[Listed entries Boundary: Start]
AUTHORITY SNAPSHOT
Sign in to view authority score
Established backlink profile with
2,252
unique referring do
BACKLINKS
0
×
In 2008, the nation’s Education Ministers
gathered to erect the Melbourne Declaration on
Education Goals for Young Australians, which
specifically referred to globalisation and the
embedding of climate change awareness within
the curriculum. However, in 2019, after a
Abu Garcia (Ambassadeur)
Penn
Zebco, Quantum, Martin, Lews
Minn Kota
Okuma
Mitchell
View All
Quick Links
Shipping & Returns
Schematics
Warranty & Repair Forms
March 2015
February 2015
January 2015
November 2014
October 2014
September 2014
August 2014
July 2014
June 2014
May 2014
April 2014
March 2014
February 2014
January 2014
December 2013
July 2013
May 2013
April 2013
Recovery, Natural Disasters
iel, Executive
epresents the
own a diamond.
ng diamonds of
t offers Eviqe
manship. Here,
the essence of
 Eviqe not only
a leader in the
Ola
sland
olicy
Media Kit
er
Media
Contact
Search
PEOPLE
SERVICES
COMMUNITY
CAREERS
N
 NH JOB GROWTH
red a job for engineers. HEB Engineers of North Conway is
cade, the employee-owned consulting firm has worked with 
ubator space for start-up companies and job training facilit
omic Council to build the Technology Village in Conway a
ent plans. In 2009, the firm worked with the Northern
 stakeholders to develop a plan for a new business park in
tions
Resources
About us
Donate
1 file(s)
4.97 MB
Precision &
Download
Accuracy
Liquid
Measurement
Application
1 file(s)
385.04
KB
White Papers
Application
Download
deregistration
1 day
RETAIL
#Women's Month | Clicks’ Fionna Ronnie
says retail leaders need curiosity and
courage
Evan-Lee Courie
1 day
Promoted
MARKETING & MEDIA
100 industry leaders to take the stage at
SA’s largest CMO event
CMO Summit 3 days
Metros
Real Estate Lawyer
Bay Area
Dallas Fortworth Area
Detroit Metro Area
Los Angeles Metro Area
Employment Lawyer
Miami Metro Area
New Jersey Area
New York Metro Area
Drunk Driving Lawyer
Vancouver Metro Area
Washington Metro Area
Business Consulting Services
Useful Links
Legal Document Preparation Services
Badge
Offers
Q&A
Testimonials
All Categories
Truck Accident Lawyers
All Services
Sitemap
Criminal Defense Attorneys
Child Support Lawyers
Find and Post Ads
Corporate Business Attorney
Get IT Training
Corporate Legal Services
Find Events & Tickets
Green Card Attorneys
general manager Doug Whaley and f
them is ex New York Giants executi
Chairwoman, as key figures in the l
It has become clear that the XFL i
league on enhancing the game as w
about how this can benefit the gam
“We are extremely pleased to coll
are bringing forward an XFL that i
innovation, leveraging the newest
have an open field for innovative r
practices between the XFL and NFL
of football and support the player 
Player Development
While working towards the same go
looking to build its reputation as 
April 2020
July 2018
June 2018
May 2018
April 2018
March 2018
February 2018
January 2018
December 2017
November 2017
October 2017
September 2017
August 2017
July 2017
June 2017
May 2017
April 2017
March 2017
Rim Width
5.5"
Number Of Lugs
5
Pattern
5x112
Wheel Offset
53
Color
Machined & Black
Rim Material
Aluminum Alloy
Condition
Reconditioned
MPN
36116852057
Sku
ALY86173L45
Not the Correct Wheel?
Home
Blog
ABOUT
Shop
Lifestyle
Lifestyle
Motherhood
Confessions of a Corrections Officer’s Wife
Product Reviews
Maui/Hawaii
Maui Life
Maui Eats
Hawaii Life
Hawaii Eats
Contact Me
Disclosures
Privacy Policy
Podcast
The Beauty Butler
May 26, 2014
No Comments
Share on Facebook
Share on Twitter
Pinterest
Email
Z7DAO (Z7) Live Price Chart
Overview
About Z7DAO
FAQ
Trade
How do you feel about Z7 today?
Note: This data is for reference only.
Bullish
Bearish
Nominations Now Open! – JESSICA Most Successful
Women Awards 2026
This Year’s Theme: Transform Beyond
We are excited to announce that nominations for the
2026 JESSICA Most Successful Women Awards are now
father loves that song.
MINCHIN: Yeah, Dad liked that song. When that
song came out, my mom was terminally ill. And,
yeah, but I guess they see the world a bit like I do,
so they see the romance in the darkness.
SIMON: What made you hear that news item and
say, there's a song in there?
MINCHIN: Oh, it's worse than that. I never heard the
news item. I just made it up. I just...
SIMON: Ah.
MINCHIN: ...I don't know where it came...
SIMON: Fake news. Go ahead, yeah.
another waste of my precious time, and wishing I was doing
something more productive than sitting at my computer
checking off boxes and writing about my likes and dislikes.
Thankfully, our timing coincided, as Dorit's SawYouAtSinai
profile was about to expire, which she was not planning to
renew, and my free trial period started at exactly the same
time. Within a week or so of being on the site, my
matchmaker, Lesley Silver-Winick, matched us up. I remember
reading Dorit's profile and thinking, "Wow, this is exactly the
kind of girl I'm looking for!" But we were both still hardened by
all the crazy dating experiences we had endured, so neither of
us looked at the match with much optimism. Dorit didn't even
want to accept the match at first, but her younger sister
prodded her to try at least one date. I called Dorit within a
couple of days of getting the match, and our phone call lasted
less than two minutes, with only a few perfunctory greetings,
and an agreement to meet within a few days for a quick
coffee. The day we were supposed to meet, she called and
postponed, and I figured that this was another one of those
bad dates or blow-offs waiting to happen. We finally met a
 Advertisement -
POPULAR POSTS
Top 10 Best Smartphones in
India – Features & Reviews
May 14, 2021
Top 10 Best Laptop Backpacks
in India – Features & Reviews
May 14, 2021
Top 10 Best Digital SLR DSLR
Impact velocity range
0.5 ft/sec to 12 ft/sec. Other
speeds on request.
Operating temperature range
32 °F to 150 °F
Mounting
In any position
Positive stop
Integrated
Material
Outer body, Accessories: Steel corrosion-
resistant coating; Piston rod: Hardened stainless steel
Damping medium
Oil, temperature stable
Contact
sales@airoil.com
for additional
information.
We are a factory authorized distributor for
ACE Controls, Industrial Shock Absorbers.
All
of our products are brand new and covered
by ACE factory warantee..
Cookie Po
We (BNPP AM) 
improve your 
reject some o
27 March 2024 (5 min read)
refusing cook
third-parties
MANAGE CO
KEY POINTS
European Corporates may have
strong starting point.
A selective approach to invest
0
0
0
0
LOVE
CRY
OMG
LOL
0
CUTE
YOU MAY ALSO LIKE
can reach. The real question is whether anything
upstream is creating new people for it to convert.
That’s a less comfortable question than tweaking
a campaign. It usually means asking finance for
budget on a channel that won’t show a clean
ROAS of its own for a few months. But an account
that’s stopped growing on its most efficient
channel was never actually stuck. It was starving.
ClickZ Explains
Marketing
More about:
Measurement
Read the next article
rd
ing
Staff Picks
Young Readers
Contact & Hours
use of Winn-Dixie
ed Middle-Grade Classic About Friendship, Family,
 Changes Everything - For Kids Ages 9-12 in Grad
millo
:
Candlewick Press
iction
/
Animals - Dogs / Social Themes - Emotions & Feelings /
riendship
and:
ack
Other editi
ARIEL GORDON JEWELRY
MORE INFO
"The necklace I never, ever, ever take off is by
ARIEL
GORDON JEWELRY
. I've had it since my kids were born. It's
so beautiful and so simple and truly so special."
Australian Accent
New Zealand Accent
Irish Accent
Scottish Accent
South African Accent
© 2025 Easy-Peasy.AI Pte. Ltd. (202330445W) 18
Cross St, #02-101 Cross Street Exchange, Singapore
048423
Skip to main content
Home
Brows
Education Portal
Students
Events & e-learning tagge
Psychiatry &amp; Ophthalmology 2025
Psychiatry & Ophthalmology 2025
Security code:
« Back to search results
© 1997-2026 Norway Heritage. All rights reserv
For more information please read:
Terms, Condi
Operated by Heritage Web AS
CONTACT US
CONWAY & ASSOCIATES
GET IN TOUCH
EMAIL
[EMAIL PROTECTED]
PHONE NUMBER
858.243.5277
[Listed entries Boundary: End]
### Action item
The goal is a faithful transcription of every entry above.

### Output of the exercise
AUTHORITY SNAPSHOT
Sign in to view authority score
Established backlink profile with
2,252
unique referring do
BACKLINKS
0
×
In 2008, the nation’s Education Ministers
gathered to erect the Melbourne Declaration on
Education Goals for Young Australians, which
specifically referred to globalisation and the
embedding of climate change awareness within
the curriculum. However, in 2019, after a
Abu Garcia (Ambassadeur)
Penn
Zebco, Quantum, Martin, Lews
Minn Kota
Okuma
Mitchell
View All
Quick Links
Shipping & Returns
Schematics
Warranty & Repair Forms
March 2015
February 2015
January 2015
November 2014
October 2014
September 2014
August 2014
July 2014
June 2014
May 2014
April 2014
March 2014
February 2014
January 2014
December 2013
July 2013
May 2013
April 2013
Recovery, Natural Disasters
iel, Executive
epresents the
own a diamond.
ng diamonds of
t offers Eviqe
manship. Here,
the essence of
 Eviqe not only
a leader in the
Ola
sland
olicy
Media Kit
er
Media
Contact
Search
PEOPLE
SERVICES
COMMUNITY
CAREERS
N
 NH JOB GROWTH
red a job for engineers. HEB Engineers of North Conway is
cade, the employee-owned consulting firm has worked with 
ubator space for start-up companies and job training facilit
omic Council to build the Technology Village in Conway a
ent plans. In 2009, the firm worked with the Northern
 stakeholders to develop a plan for a new business park in
tions
Resources
About us
Donate
1 file(s)
4.97 MB
Precision &
Download
Accuracy
Liquid
Measurement
Application
1 file(s)
385.04
KB
White Papers
Application
Download
deregistration
1 day
RETAIL
#Women's Month | Clicks’ Fionna Ronnie
says retail leaders need curiosity and
courage
Evan-Lee Courie
1 day
Promoted
MARKETING & MEDIA
100 industry leaders to take the stage at
SA’s largest CMO event
CMO Summit 3 days
Metros
Real Estate Lawyer
Bay Area
Dallas Fortworth Area
Detroit Metro Area
Los Angeles Metro Area
Employment Lawyer
Miami Metro Area
New Jersey Area
New York Metro Area
Drunk Driving Lawyer
Vancouver Metro Area
Washington Metro Area
Business Consulting Services
Useful Links
Legal Document Preparation Services
Badge
Offers
Q&A
Testimonials
All Categories
Truck Accident Lawyers
All Services
Sitemap
Criminal Defense Attorneys
Child Support Lawyers
Find and Post Ads
Corporate Business Attorney
Get IT Training
Corporate Legal Services
Find Events & Tickets
Green Card Attorneys
general manager Doug Whaley and f
them is ex New York Giants executi
Chairwoman, as key figures in the l
It has become clear that the XFL i
league on enhancing the game as w
about how this can benefit the gam
“We are extremely pleased to coll
are bringing forward an XFL that i
innovation, leveraging the newest
have an open field for innovative r
practices between the XFL and NFL
of football and support the player 
Player Development
While working towards the same go
looking to build its reputation as 
April 2020
July 2018
June 2018
May 2018
April 2018
March 2018
February 2018
January 2018
December 2017
November 2017
October 2017
September 2017
August 2017
July 2017
June 2017
May 2017
April 2017
March 2017
Rim Width
5.5"
Number Of Lugs
5
Pattern
5x112
Wheel Offset
53
Color
Machined & Black
Rim Material
Aluminum Alloy
Condition
Reconditioned
MPN
36116852057
Sku
ALY86173L45
Not the Correct Wheel?
Home
Blog
ABOUT
Shop
Lifestyle
Lifestyle
Motherhood
Confessions of a Corrections Officer’s Wife
Product Reviews
Maui/Hawaii
Maui Life
Maui Eats
Hawaii Life
Hawaii Eats
Contact Me
Disclosures
Privacy Policy
Podcast
The Beauty Butler
May 26, 2014
No Comments
Share on Facebook
Share on Twitter
Pinterest
Email
Z7DAO (Z7) Live Price Chart
Overview
About Z7DAO
FAQ
Trade
How do you feel about Z7 today?
Note: This data is for reference only.
Bullish
Bearish
Nominations Now Open! – JESSICA Most Successful
Women Awards 2026
This Year’s Theme: Transform Beyond
We are excited to announce that nominations for the
2026 JESSICA Most Successful Women Awards are now
father loves that song.
MINCHIN: Yeah, Dad liked that song. When that
song came out, my mom was terminally ill. And,
yeah, but I guess they see the world a bit like I do,
so they see the romance in the darkness.
SIMON: What made you hear that news item and
say, there's a song in there?
MINCHIN: Oh, it's worse than that. I never heard the
news item. I just made it up. I just...
SIMON: Ah.
MINCHIN: ...I don't know where it came...
SIMON: Fake news. Go ahead, yeah.
another waste of my precious time, and wishing I was doing
something more productive than sitting at my computer
checking off boxes and writing about my likes and dislikes.
Thankfully, our timing coincided, as Dorit's SawYouAtSinai
profile was about to expire, which she was not planning to
renew, and my free trial period started at exactly the same
time. Within a week or so of being on the site, my
matchmaker, Lesley Silver-Winick, matched us up. I remember
reading Dorit's profile and thinking, "Wow, this is exactly the
kind of girl I'm looking for!" But we were both still hardened by
all the crazy dating experiences we had endured, so neither of
us looked at the match with much optimism. Dorit didn't even
want to accept the match at first, but her younger sister
prodded her to try at least one date. I called Dorit within a
couple of days of getting the match, and our phone call lasted
less than two minutes, with only a few perfunctory greetings,
and an agreement to meet within a few days for a quick
coffee. The day we were supposed to meet, she called and
postponed, and I figured that this was another one of those
bad dates or blow-offs waiting to happen. We finally met a
 Advertisement -
POPULAR POSTS
Top 10 Best Smartphones in
India – Features & Reviews
May 14, 2021
Top 10 Best Laptop Backpacks
in India – Features & Reviews
May 14, 2021
Top 10 Best Digital SLR DSLR
Impact velocity range
0.5 ft/sec to 12 ft/sec. Other
speeds on request.
Operating temperature range
32 °F to 150 °F
Mounting
In any position
Positive stop
Integrated
Material
Outer body, Accessories: Steel corrosion-
resistant coating; Piston rod: Hardened stainless steel
Damping medium
Oil, temperature stable
Contact
sales@airoil.com
for additional
information.
We are a factory authorized distributor for
ACE Controls, Industrial Shock Absorbers.
All
of our products are brand new and covered
by ACE factory warantee..
Cookie Po
We (BNPP AM) 
improve your 
reject some o
27 March 2024 (5 min read)
refusing cook
third-parties
MANAGE CO
KEY POINTS
European Corporates may have
strong starting point.
A selective approach to invest
0
0
0
0
LOVE
CRY
OMG
LOL
0
CUTE
YOU MAY ALSO LIKE
can reach. The real question is whether anything
upstream is creating new people for it to convert.
That’s a less comfortable question than tweaking
a campaign. It usually means asking finance for
budget on a channel that won’t show a clean
ROAS of its own for a few months. But an account
that’s stopped growing on its most efficient
channel was never actually stuck. It was starving.
ClickZ Explains
Marketing
More about:
Measurement
Read the next article
rd
ing
Staff Picks
Young Readers
Contact & Hours
use of Winn-Dixie
ed Middle-Grade Classic About Friendship, Family,
 Changes Everything - For Kids Ages 9-12 in Grad
millo
:
Candlewick Press
iction
/
Animals - Dogs / Social Themes - Emotions & Feelings /
riendship
and:
ack
Other editi
ARIEL GORDON JEWELRY
MORE INFO
"The necklace I never, ever, ever take off is by
ARIEL
GORDON JEWELRY
. I've had it since my kids were born. It's
so beautiful and so simple and truly so special."
Australian Accent
New Zealand Accent
Irish Accent
Scottish Accent
South African Accent
© 2025 Easy-Peasy.AI Pte. Ltd. (202330445W) 18
Cross St, #02-101 Cross Street Exchange, Singapore
048423
Skip to main content
Home
Brows
Education Portal
Students
Events & e-learning tagge
Psychiatry &amp; Ophthalmology 2025
Psychiatry & Ophthalmology 2025
Security code:
« Back to search results
© 1997-2026 Norway Heritage. All rights reserv
For more information please read:
Terms, Condi
Operated by Heritage Web AS
CONTACT US
CONWAY & ASSOCIATES
GET IN TOUCH
EMAIL
[EMAIL PROTECTED]
PHONE NUMBER
858.243.5277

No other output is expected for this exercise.